AIM OF THE EXERCISE: Find the line with "line: (573, 412) -> (569, 644), removed". Transcribe it and each later line of the data exactly, up to and including the last.

MATERIAL TO PROCESS:
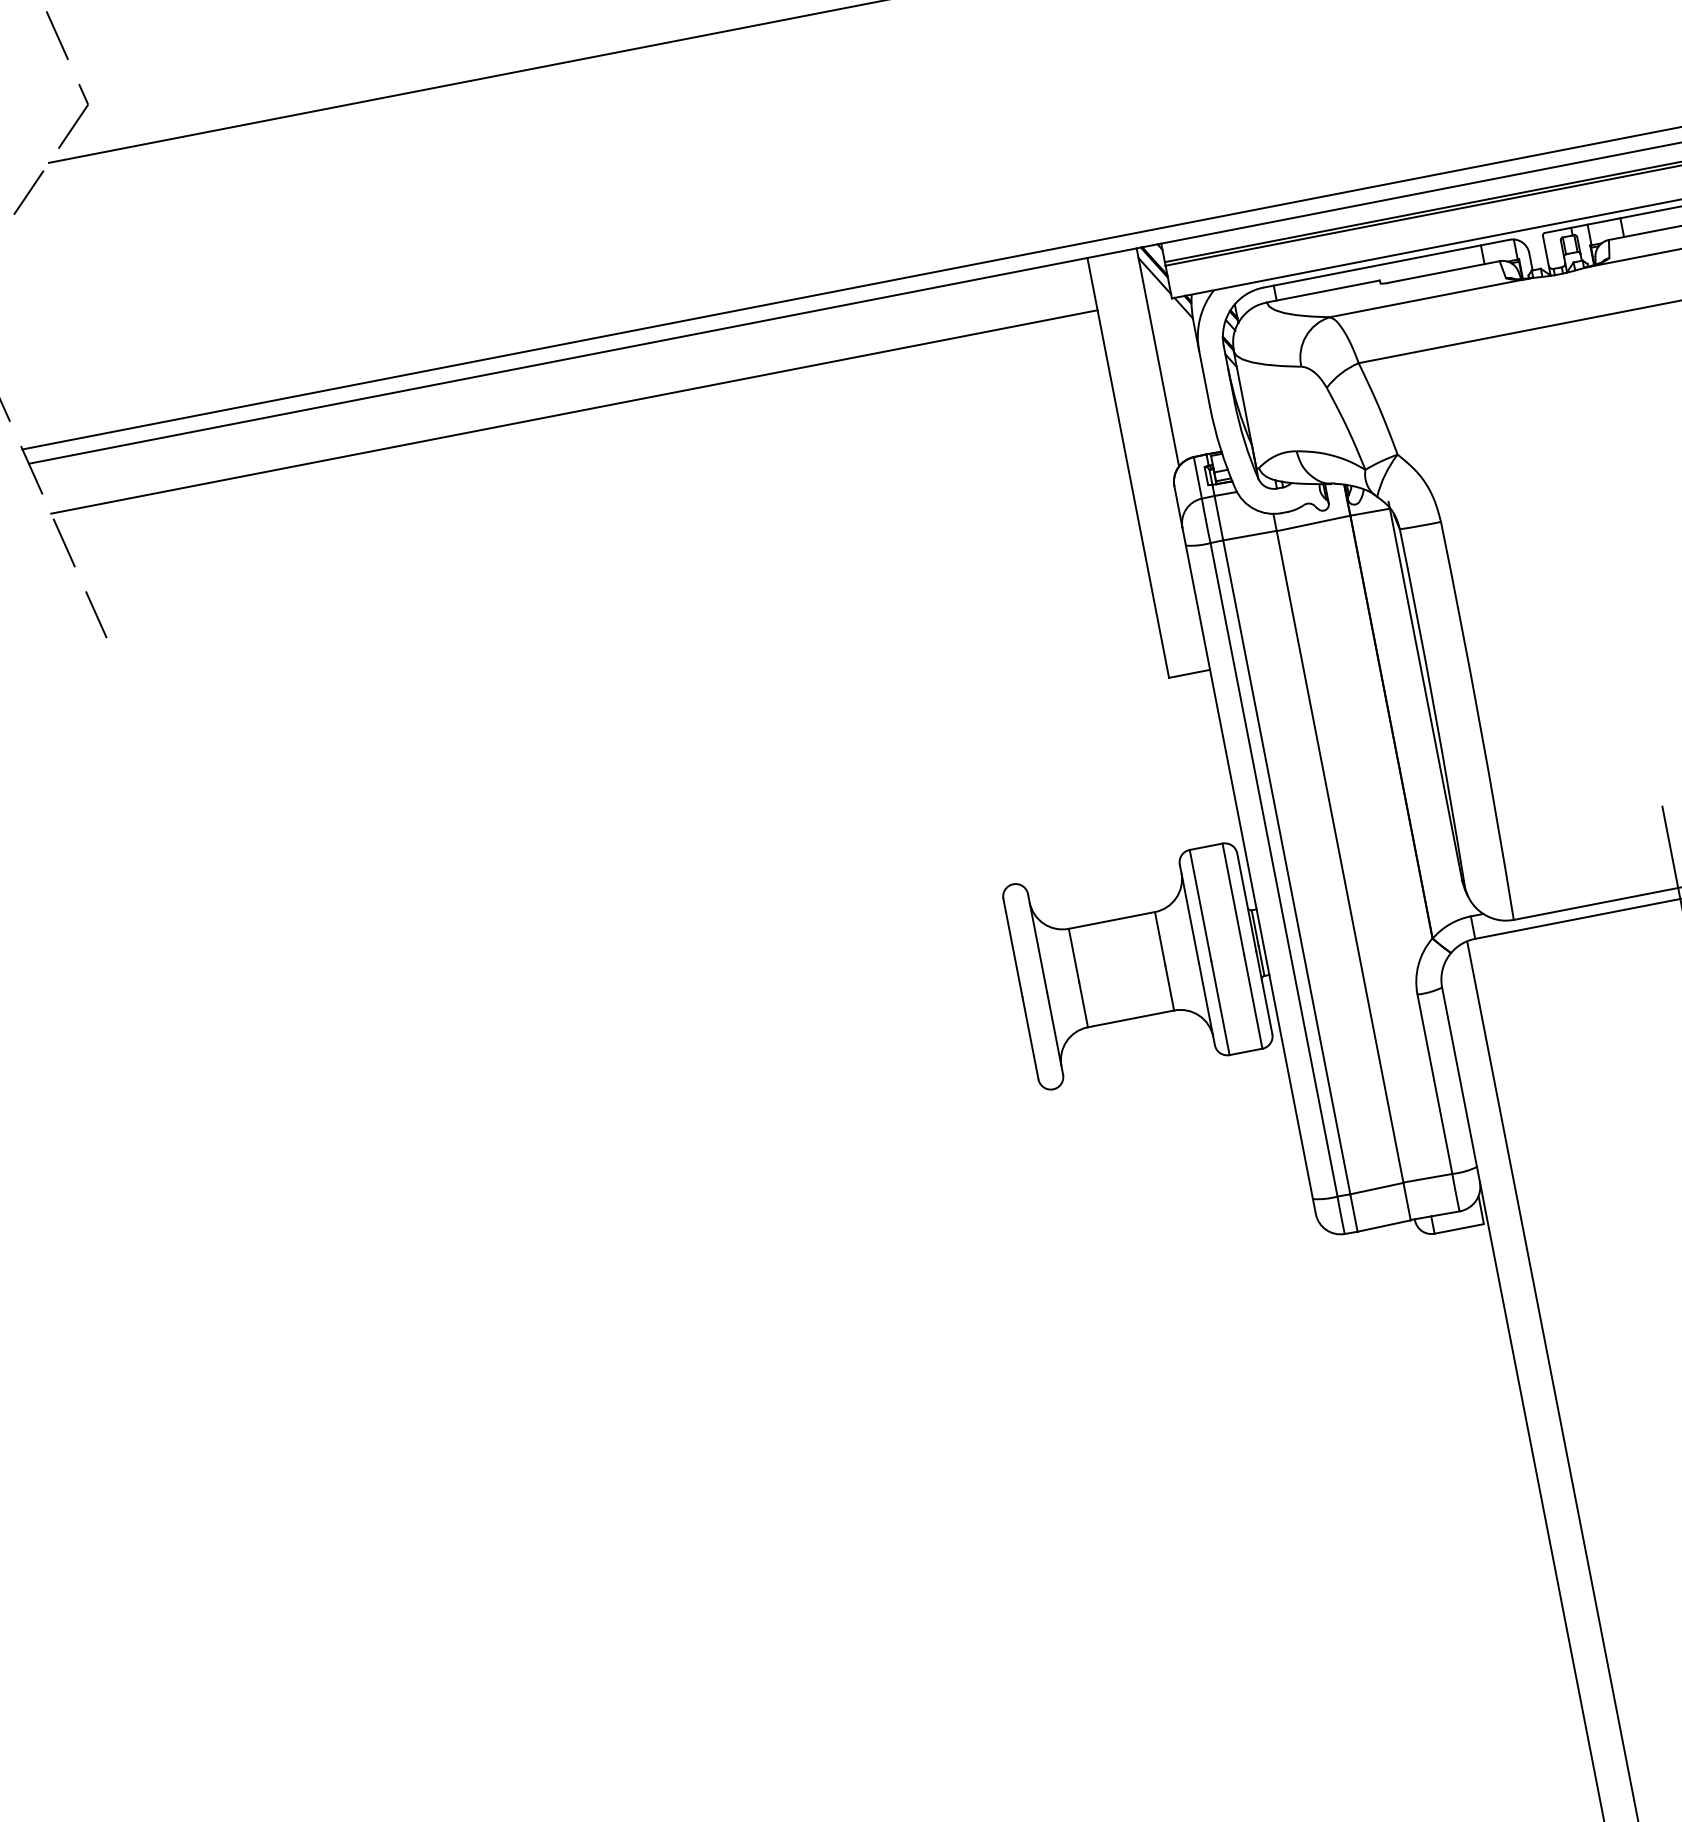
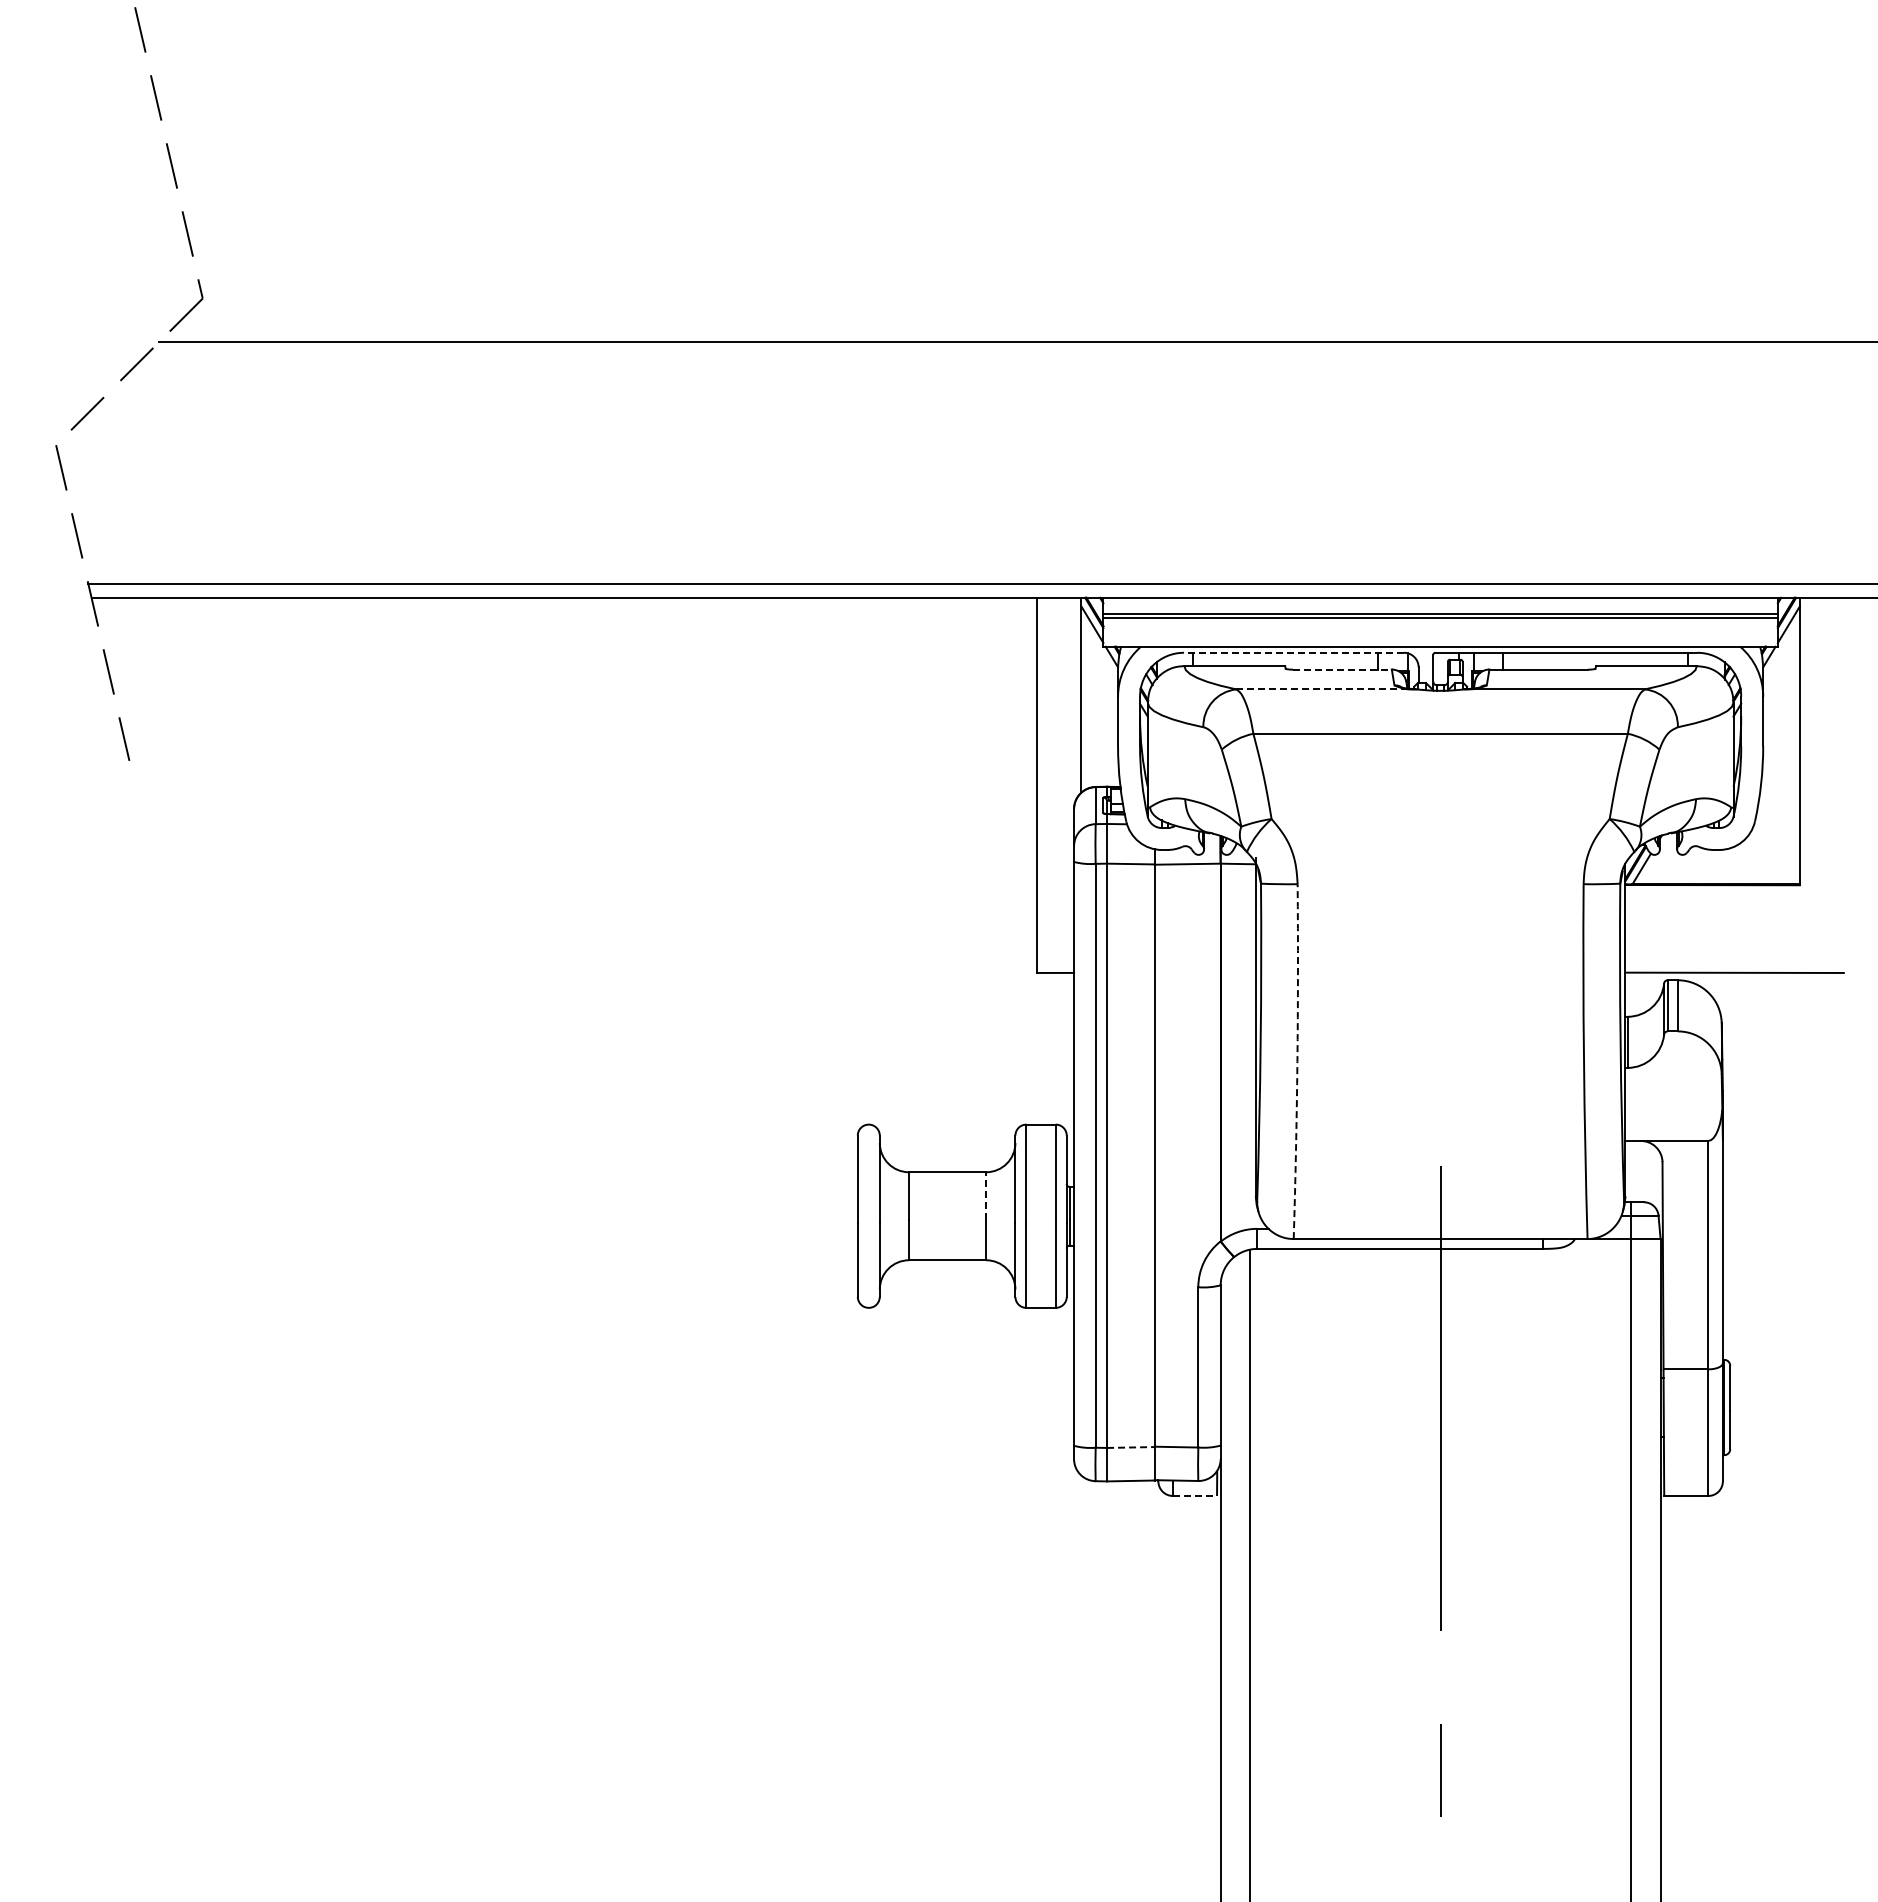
line: (1387, 263) -> (1294, 652), solid -> dashed
line: (1444, 271) -> (1342, 669), solid -> dashed
line: (1430, 297) -> (1326, 689), solid -> dashed
line: (573, 412) -> (569, 644), removed
arc: (1479, 720) -> (1297, 1061), solid -> dashed
line: (1160, 939) -> (986, 1196), solid -> dashed
line: (1376, 1188) -> (1130, 1447), solid -> dashed
line: (1459, 1229) -> (1195, 1496), solid -> dashed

EXPECTED OUTPUT:
line: (573, 412) -> (569, 644), removed
arc: (1479, 720) -> (1297, 1061), solid -> dashed
line: (1160, 939) -> (986, 1196), solid -> dashed
line: (1376, 1188) -> (1130, 1447), solid -> dashed
line: (1459, 1229) -> (1195, 1496), solid -> dashed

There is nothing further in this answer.